Jerry my condolences and Prayers go out to you and your family.

Bob


----------



## gomanvongo (Jun 12, 2010)

I am truly sorry to hear of your loss. My sincerest condolences.

John Eaton


----------



## Gear Head (Mar 22, 2005)

I am so sorry to hear of your loss. You and your family are in my prayers.


----------



## Black Oxxpurple (Jul 3, 2011)

Wow, 

Jerry, I am at a loss for words. I will put you and you family in our prayers. I can not imagine life without my TM.

Best Wishes,

Rob


----------



## slotcarman12078 (Oct 3, 2008)

Please accept my sincerest condolences, Jerry. We'll be here whenever you're ready, and if you feel the need, give one of us a call.


----------



## martybauer31 (Jan 27, 2004)

So sorry to hear Jerry, God bless you and your family...


----------



## jobobvideo (Jan 8, 2010)

Jerry,
My thoughts and prayers for you and your family. If there's anything I can do please let me know.
Bryan


----------



## ParkRNDL (Mar 20, 2002)

Very sorry for your loss.

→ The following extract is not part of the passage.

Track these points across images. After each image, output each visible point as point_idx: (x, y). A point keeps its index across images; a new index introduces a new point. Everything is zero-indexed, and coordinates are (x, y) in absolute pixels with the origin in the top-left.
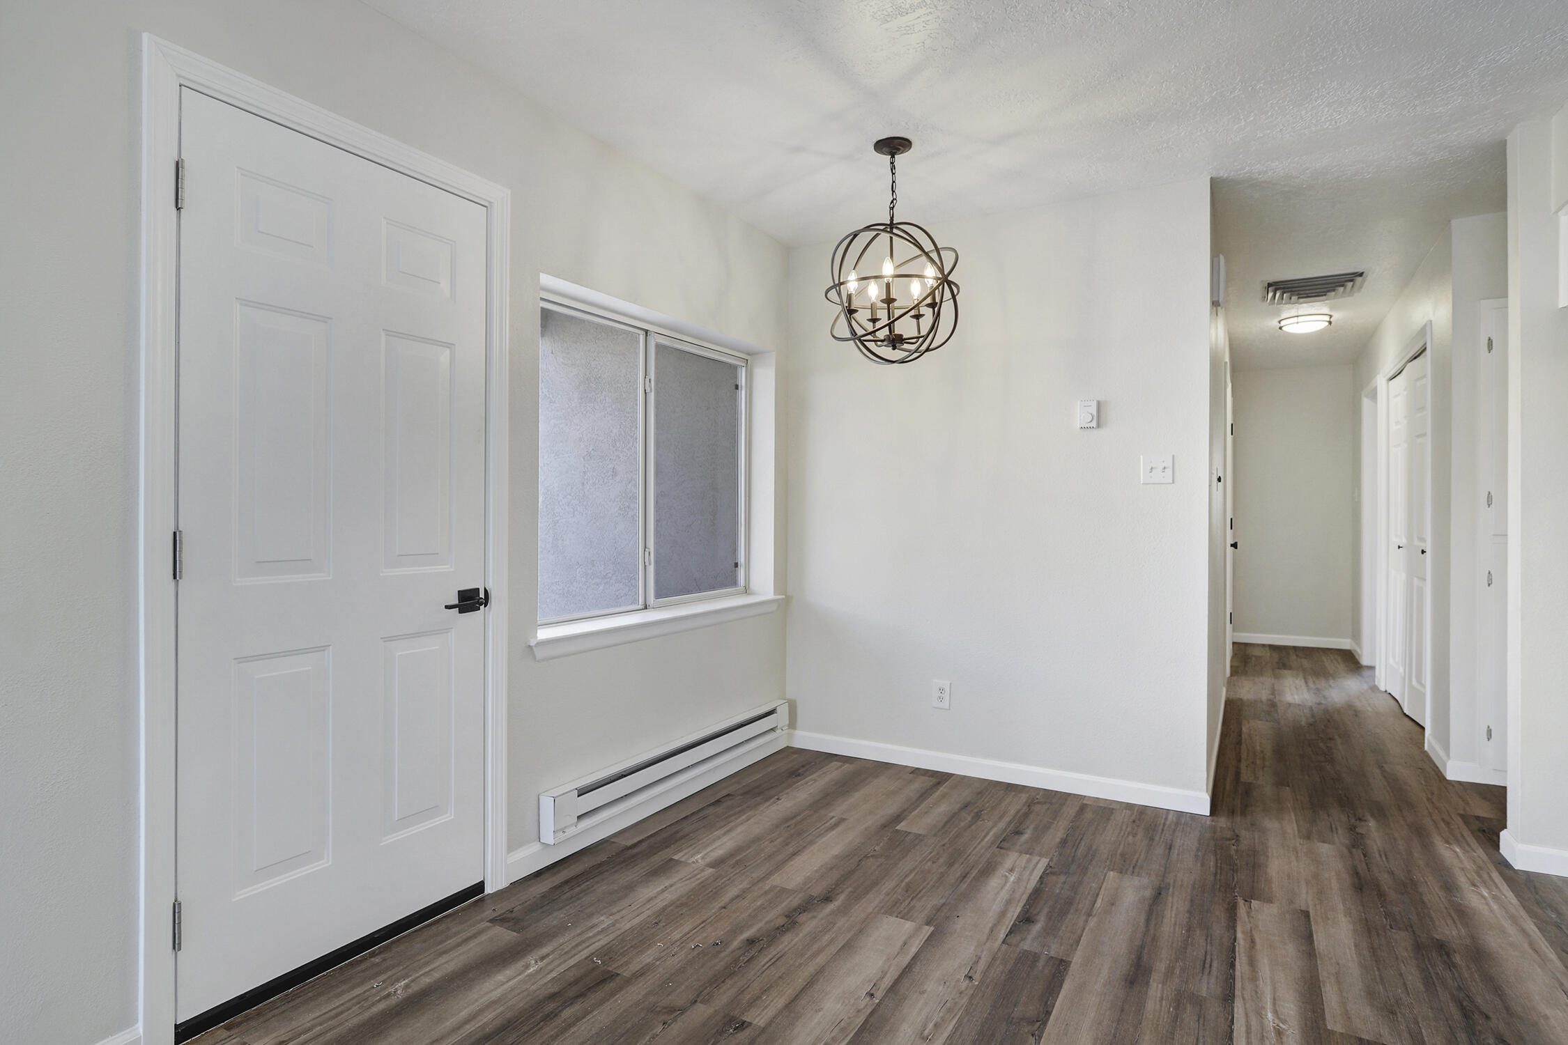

You and your family are in our prayers.

--rick


----------



## slots-n-stuff (Oct 18, 2006)

Words can not express how sorry I am to hear of your loss... My prayers are with you... and your family... Andrew Tedesco


----------



## A/FX Nut (May 28, 2004)

Jerry, 
I'm truely sorry for your loss. My prayers go out to you.

Randy.


----------



## Pomfish (Oct 25, 2003)

Jerry,
My TM can be a pain, but I would be lost without her.
Sorry for your loss.
Keith


----------



## 1970AMX (Feb 3, 2011)

So sorry to hear about your loss Jerry.


----------



## LDThomas (Nov 30, 1999)

God's speed to you and your family.


----------



## RacerDave (Mar 28, 2006)

So sorry to hear of your loss Jerry. I cannot imagine how you must feel. My thoughts and prayers go out to you. Dave.


----------



## [email protected] (Jan 31, 2010)

Sorry for your loss.


----------



## sidejobjon (Jun 3, 2010)

SO SORRY TO HEAR, i will say a pray.
SJJ


----------



## wheelszk (Jul 8, 2006)

Sorry for your loss.


----------



## Joe65SkylarkGS (Feb 15, 2010)

Jerry, we're thinking about you guys bro. Hope it's as smooth as it can be for all. If ya need anything just call bud.


----------



## Dyno Dom (May 26, 2007)

Jerry, 
Very sorry for your loss. Prayers & strength for your family. 
Dominick


----------



## win43 (Aug 28, 2006)

THANK YOU ALL for the kind words and thoughts.


----------



## Joe65SkylarkGS (Feb 15, 2010)

win43 said:


> THANK YOU ALL for the kind words and thoughts.


Great to see you again pal. :wave:


----------



## slotnut (May 14, 2009)

Oh win43 one can never imagine the pain and loss your going thru. My heart aches for u and your family. Please know that we all are here for u and your family . God bless . 

Slotnut


----------